Boys Don’t Cry: An Interview with Eleanor Caudill

*Eleanor Caudill is a contributing artist for the Oakland Arts Review‘s Volume 8, which features her painting Boys Don’t Cry. Caudill is a freshman student at the University of Louisville majoring in Studio Arts. She has always made art, and knew it’s what she wanted to go into for college and in the future. 

What inspired you to paint Boys Don’t Cry?

It was a part of a portfolio about gender, and different experiences with gender expression. This particular piece was inspired by the difficult feelings of being trans-masculine, or even a cisgender boy, and not feeling allowed to cry. Feeling the need to conform to society to be seen as masculine can lead to the repression of feeling emotions, or crying, since boys are seen as weak if they cry. 

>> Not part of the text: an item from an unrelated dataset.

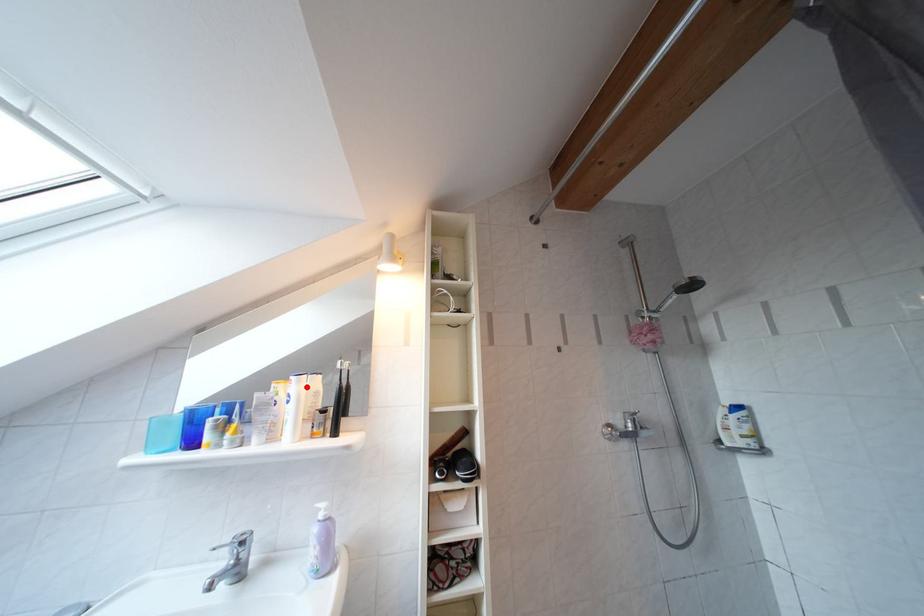
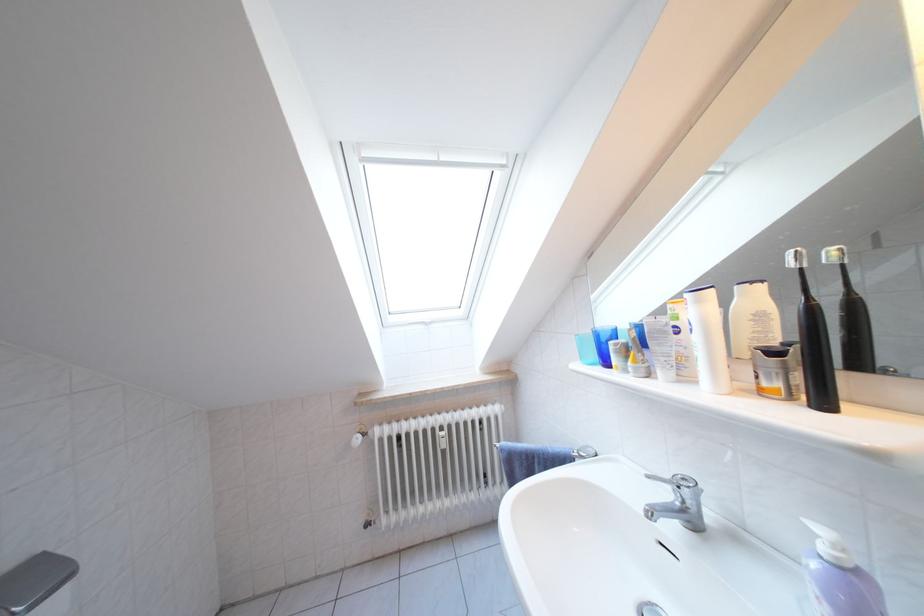
Find the pixel in the second image that matches the highlighted location in the first image.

Can you describe what the process was like for you as you developed ideas for and painted the piece? 

I first went through a sketching stage, from trying to figure out an idea to then solidifying the design for the final. I made many small thumbnail sketches until I was happy with the idea of Boys Don’t Cry, and then made a larger thumbnail sketch to map out the facial expression I needed as well as the colors! Then all that came was taking the reference photo and trying to paint it with my understanding of realism mixed with accentuated concepts of color and feeling. 

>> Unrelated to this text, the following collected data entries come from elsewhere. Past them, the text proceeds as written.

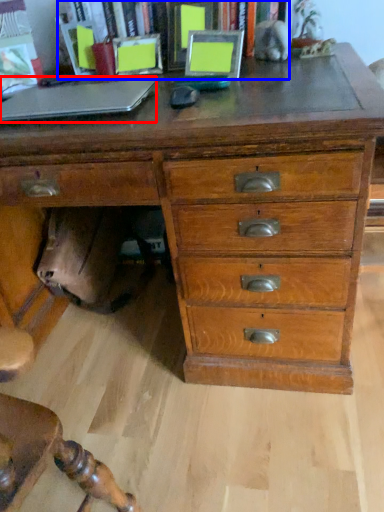
Question: Among these objects, which one is farthest to the camera, laptop (highlighted by a red box) or bookcase (highlighted by a blue box)?

Choices:
 (A) laptop
 (B) bookcase

Answer: (B)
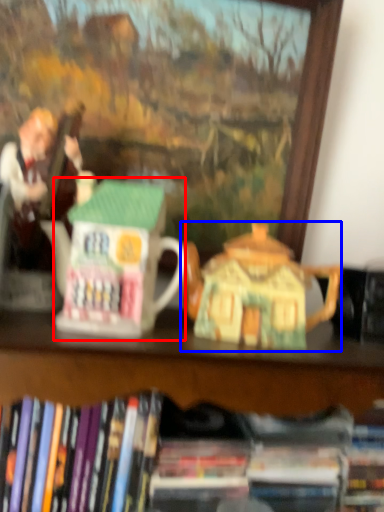
Question: Which object appears closest to the camera in this image, toy (highlighted by a red box) or teapot (highlighted by a blue box)?

Choices:
 (A) toy
 (B) teapot

Answer: (A)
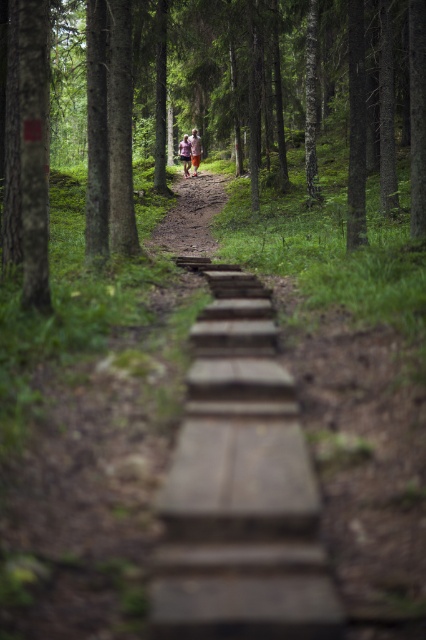
Is point (409, 102) farther from viewer compared to point (331, 612)?

Yes.

Between point (134, 16) and point (210, 412), which one is positioned behind?

The point (134, 16) is behind.

Find the location of a particular element. The image size is (426, 640). green matte tree at center is located at coordinates (278, 92).

Between point (360, 122) and point (180, 204), which one is positioned behind?

The point (180, 204) is more distant.

Who is taller, green matte tree at center or brown wooden trail at center?

Standing taller between the two is green matte tree at center.

Find the location of a particular element. The height and width of the screenshot is (640, 426). green matte tree at center is located at coordinates (278, 92).

Identify the location of green matte tree at center. This screenshot has width=426, height=640. (278, 92).

Can you confirm if green matte tree at center is bigger than pink fabric person at center?

Yes, green matte tree at center is bigger than pink fabric person at center.

Is green matte tree at center taller than pink fabric person at center?

Yes.

Which is behind, point (380, 138) or point (198, 138)?

Point (198, 138)

Find the location of a particular element. This screenshot has height=640, width=426. green matte tree at center is located at coordinates (278, 92).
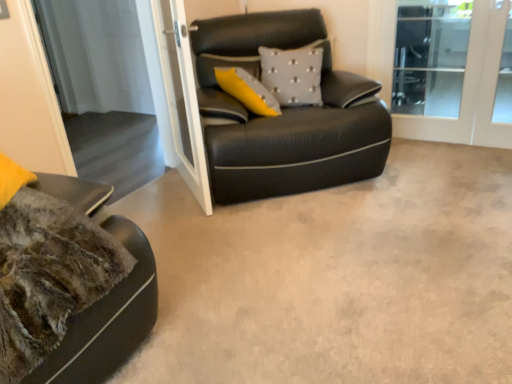
This screenshot has height=384, width=512. I want to click on empty space that is to the right of black leather studio couch at center, so click(x=441, y=173).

Can you tell us a little bit about your decision to make purple a prominent color in the painting?

Purple is a mix of pink and blue, the colors most associated with societal gender. Pink for girls and blue for boys. In using purple, I hoped to symbolize this grey area that exists between masculine expression and female expression, in this case a fight between gender identity and a stereotypically female expression of emotion (crying!).

What do you hope your audience will take away with them after observing and thinking about Boys Don’t Cry?

I hope people will see the conflicting emotions I tried to portray in the face and think a little more about how they police others. I especially hope they will see transgender people and support them in their feelings, instead of enforcing some sort of gender role on them in order to make them a “real boy” (or girl or nonbinary person).